Last month, Harpers reported that the platform closed 2022 with a ‘positive end to the year’, with its Cult Wines Global Index concluding the 12 months with a 20% gain.
Since then however, this ‘sustained rally’ has begun to dip.
Analysts noted a 0.52% decline throughout the month, with last year’s stellar performers Burgundy and Champagne down 1.08% and 1.04% respectively.
Overall, the soft start was attributed to a combination of macroeconomics and price consolidation.
Fine wine saw a strong performance via the Index through the end of 2022 (+42.5% since April 2020), which pushed prices higher – especially among top Burgundy and Champagne wines. The current market decline therefore is likely a reflection of “price consolidation causing an overall slowdown across all regions.
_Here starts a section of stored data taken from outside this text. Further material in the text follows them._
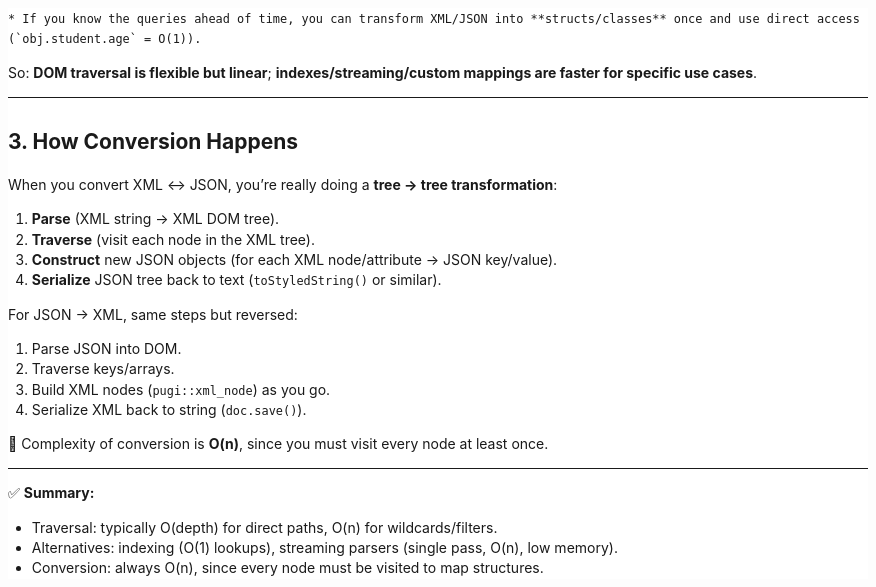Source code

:     * If you know the queries ahead of time, you can transform XML/JSON into **structs/classes** once and use direct access (`obj.student.age` = O(1)).

So: **DOM traversal is flexible but linear**; **indexes/streaming/custom mappings are faster for specific use cases**.

---

## 3. **How Conversion Happens**

When you convert XML ↔ JSON, you’re really doing a **tree → tree transformation**:

1. **Parse** (XML string → XML DOM tree).
2. **Traverse** (visit each node in the XML tree).
3. **Construct** new JSON objects (for each XML node/attribute → JSON key/value).
4. **Serialize** JSON tree back to text (`toStyledString()` or similar).

For JSON → XML, same steps but reversed:

1. Parse JSON into DOM.
2. Traverse keys/arrays.
3. Build XML nodes (`pugi::xml_node`) as you go.
4. Serialize XML back to string (`doc.save()`).

📌 Complexity of conversion is **O(n)**, since you must visit every node at least once.

---

✅ **Summary:**

* Traversal: typically O(depth) for direct paths, O(n) for wildcards/filters.
* Alternatives: indexing (O(1) lookups), streaming parsers (single pass, O(n), low memory).
* Conversion: always O(n), since every node must be visited to map structures.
Following a prolonged bull run, it’s not uncommon to see a temporary period where prices drift sideways or even slip a bit as markets adjust and gauge if the price rises are sustainable,” Olivier Staub, CIO, Cult Wine Investment, told Harpers.
“We saw this happen in the wine market between 2018 and 2020; and we’re seeing this play out now following a pause after the strong performance of 2022, especially in Burgundy and Champagne."
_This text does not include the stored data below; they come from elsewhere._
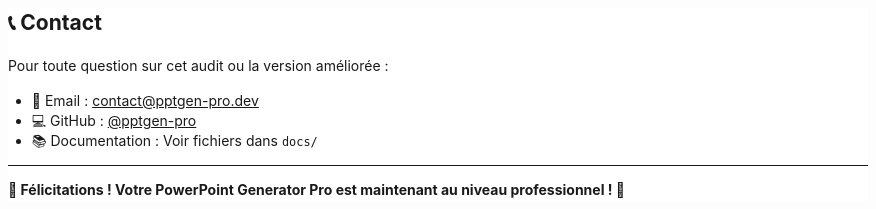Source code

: 
## 📞 Contact

Pour toute question sur cet audit ou la version améliorée :

- 📧 Email : contact@pptgen-pro.dev
- 💻 GitHub : [@pptgen-pro](https://github.com/pptgen-pro)
- 📚 Documentation : Voir fichiers dans `docs/`

---

**🎊 Félicitations ! Votre PowerPoint Generator Pro est maintenant au niveau professionnel ! 🎊**
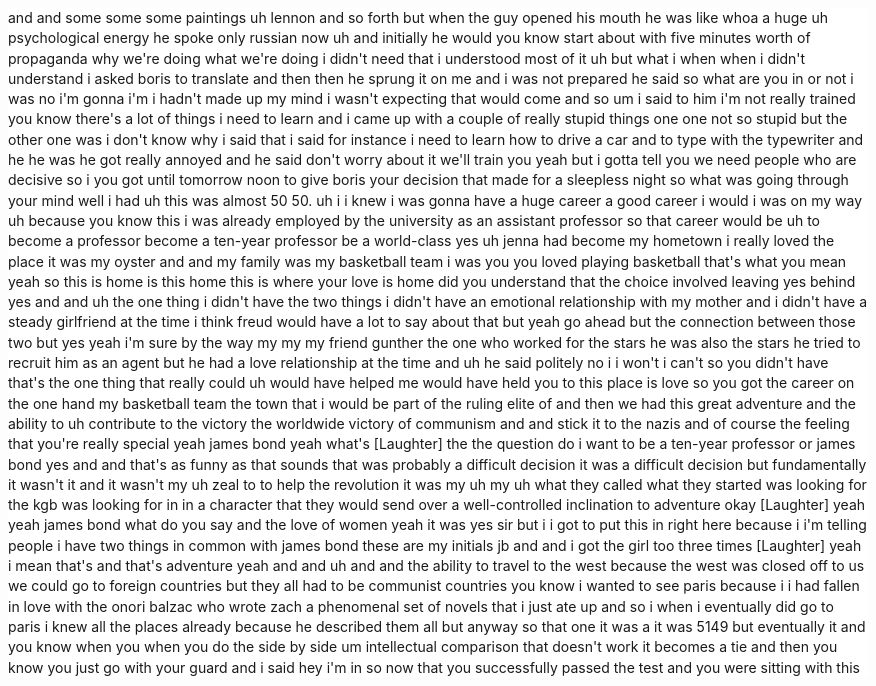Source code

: and and some some some paintings uh lennon and so forth
but when the guy opened his mouth he was like whoa
a huge uh psychological energy he spoke only russian
now uh and initially he would you know start about with five minutes worth of propaganda why we're doing what we're
doing i didn't need that i understood most of it uh but what i
when when i didn't understand i asked boris to translate and then then he sprung it on me and i was not
prepared he said so what are you in or not i was no i'm gonna i'm i hadn't made up
my mind i wasn't expecting that would come and so um
i said to him i'm not really trained you know there's a lot of things i need to learn and i
came up with a couple of really stupid things one one not so stupid but the other one was i don't know why i said
that i said for instance i need to learn how to drive a car and to type with the typewriter
and he he was he got really annoyed and he said don't worry about it we'll train you yeah but
i gotta tell you we need people who are decisive so i you got until tomorrow
noon to give boris your decision that made for a sleepless night
so what was going through your mind well i had uh this was almost 50 50. uh i i knew i was
gonna have a huge career a good career i would i was on my way
uh because you know this i was already employed by the university as an
assistant professor so that career would be uh to become a professor become a ten-year professor be a world-class yes
uh jenna had become my hometown i really loved the place it was my oyster
and and my family was my basketball team
i was you you loved playing basketball that's what you mean yeah so this is home is this home this is where your
love is home did you understand that the choice involved leaving yes behind yes
and and uh the one thing i didn't have the two things i didn't have an
emotional relationship with my mother and i didn't have a steady girlfriend at the time
i think freud would have a lot to say about that but yeah go ahead but the connection between those two but yes
yeah i'm sure by the way my my my friend gunther the one who worked for the stars he was also the stars he tried to
recruit him as an agent but he had a love relationship at the time and
uh he said politely no i i won't i can't so you didn't have that's the one thing
that really could uh would have helped me would have held you to this place is love so you got the career on the one
hand my basketball team the town that i would be part of the ruling elite of and
then we had this great adventure and the ability to uh contribute
to the victory the worldwide victory of communism and and stick it to the nazis
and of course the feeling that you're really special yeah james bond yeah what's
[Laughter] the the question do i want to be a ten-year professor or james bond yes and
and that's as funny as that sounds that was probably a difficult decision it was a difficult decision but fundamentally
it wasn't it and it wasn't my uh zeal
to to help the revolution it was my uh my uh what they called what they started
was looking for the kgb was looking for in in a character that they would send over a well-controlled inclination to
adventure okay [Laughter] yeah yeah james bond what do you say
and the love of women yeah it was yes sir but i i got to put this in right
here because i i'm telling people i have two things in common with james bond these are my initials jb
and and i got the girl too three times [Laughter]
yeah i mean that's and that's adventure yeah and and uh and and the ability to travel to the
west because the west was closed off to us we could go to foreign countries but they all had to be communist countries
you know i wanted to see paris because i i had fallen in love with the
onori balzac who wrote zach a phenomenal set of novels that i just ate
up and so i when i eventually did go to paris i knew all the places already because he described them all but anyway
so that one it was a it was 5149
but eventually it and you know when you when you do the side by side um intellectual comparison
that doesn't work it becomes a tie and then you know you just go with your guard and i said hey
i'm in so now that you successfully passed the test and you were sitting with this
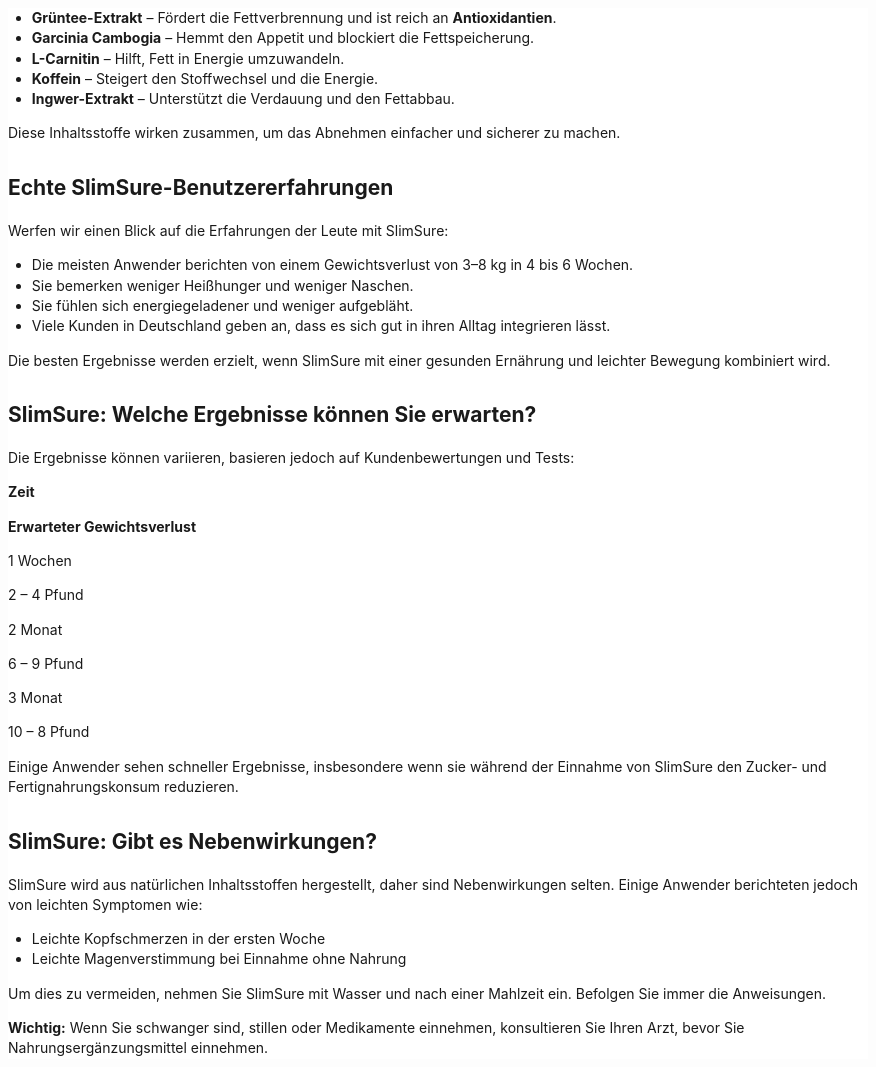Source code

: *   **Grüntee-Extrakt** – Fördert die Fettverbrennung und ist reich an **Antioxidantien**.
*   **Garcinia Cambogia** – Hemmt den Appetit und blockiert die Fettspeicherung.
*   **L-Carnitin** – Hilft, Fett in Energie umzuwandeln.
*   **Koffein** – Steigert den Stoffwechsel und die Energie.
*   **Ingwer-Extrakt** – Unterstützt die Verdauung und den Fettabbau.

Diese Inhaltsstoffe wirken zusammen, um das Abnehmen einfacher und sicherer zu machen.

**Echte SlimSure-Benutzererfahrungen**
--------------------------------------

Werfen wir einen Blick auf die Erfahrungen der Leute mit SlimSure:

*   Die meisten Anwender berichten von einem Gewichtsverlust von 3–8 kg in 4 bis 6 Wochen.
*   Sie bemerken weniger Heißhunger und weniger Naschen.
*   Sie fühlen sich energiegeladener und weniger aufgebläht.
*   Viele Kunden in Deutschland geben an, dass es sich gut in ihren Alltag integrieren lässt.

Die besten Ergebnisse werden erzielt, wenn SlimSure mit einer gesunden Ernährung und leichter Bewegung kombiniert wird.

**SlimSure: Welche Ergebnisse können Sie erwarten?**
----------------------------------------------------

Die Ergebnisse können variieren, basieren jedoch auf Kundenbewertungen und Tests:

**Zeit**

**Erwarteter Gewichtsverlust**

1 Wochen

2 – 4 Pfund

2 Monat

6 – 9 Pfund

3 Monat

10 – 8 Pfund

Einige Anwender sehen schneller Ergebnisse, insbesondere wenn sie während der Einnahme von SlimSure den Zucker- und Fertignahrungskonsum reduzieren.

**SlimSure: Gibt es Nebenwirkungen?**
-------------------------------------

SlimSure wird aus natürlichen Inhaltsstoffen hergestellt, daher sind Nebenwirkungen selten. Einige Anwender berichteten jedoch von leichten Symptomen wie:

*   Leichte Kopfschmerzen in der ersten Woche
*   Leichte Magenverstimmung bei Einnahme ohne Nahrung

Um dies zu vermeiden, nehmen Sie SlimSure mit Wasser und nach einer Mahlzeit ein. Befolgen Sie immer die Anweisungen.

**Wichtig:** Wenn Sie schwanger sind, stillen oder Medikamente einnehmen, konsultieren Sie Ihren Arzt, bevor Sie Nahrungsergänzungsmittel einnehmen.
He added that a couple of factors are playing into the slowing down that the market saw last month, such as the strengthening of GPB vs USD.
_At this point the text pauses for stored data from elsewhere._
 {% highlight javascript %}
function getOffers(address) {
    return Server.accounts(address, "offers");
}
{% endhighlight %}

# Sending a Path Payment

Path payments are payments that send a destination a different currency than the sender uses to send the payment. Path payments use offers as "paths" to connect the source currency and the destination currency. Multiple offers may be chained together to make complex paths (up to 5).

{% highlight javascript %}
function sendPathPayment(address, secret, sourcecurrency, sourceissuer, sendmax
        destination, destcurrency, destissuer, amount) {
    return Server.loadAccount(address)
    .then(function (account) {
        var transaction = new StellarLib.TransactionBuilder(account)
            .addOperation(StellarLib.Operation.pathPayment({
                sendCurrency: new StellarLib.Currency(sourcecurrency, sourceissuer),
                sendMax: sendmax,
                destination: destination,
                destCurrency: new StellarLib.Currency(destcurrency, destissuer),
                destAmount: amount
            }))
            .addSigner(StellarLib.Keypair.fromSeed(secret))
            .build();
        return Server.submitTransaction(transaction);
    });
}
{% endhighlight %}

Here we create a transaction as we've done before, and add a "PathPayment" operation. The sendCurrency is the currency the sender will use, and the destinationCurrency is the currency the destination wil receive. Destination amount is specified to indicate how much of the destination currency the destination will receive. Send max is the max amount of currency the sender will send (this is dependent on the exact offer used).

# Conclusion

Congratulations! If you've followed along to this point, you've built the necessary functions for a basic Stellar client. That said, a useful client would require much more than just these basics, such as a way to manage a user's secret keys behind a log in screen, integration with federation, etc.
"After a difficult year, equities have rebounded so there is a renewed focus on traditional investment which could also be a factor. Moving forward, we believe the market will become more selective.
"We still believe there remains the potential for pockets of growth in the wine market. For example, Italy and Bordeaux which appear relatively inexpensive to Burgundy after the region’s strong performance. A healthy 2022 Bordeaux vintage following the en primeur releases could re-ignite interest in the region. However, a strong supply/demand imbalance should continue to support Burgundy and Champagne in the long run,” he said.
This slowdown was also indicated by previous top performers – notably Burgundy and Champagne – experiencing some of the bigger declines month-on-month.
Despite the declines, Champagne still claimed the top performer, however. Georges Laval’s Les Chenes Brut Nature Premier Cru, Cumieres wines rose on average 16.30%. Meanwhile, Cult Wines Burgundy Index’s 31.31% annual gain made it the top performing region in 2022
Other regions, like the US, had a strong showing in the performance of individual wines with the number three and four spots nabbed by 2005 Cabernet Sauvignons from California: Joseph Phelps, Cabernet Sauvignon, Napa Valley, up 52.48%; and Mayacamas, Cabernet Sauvignon, Mt. Veeder, up 50.14%.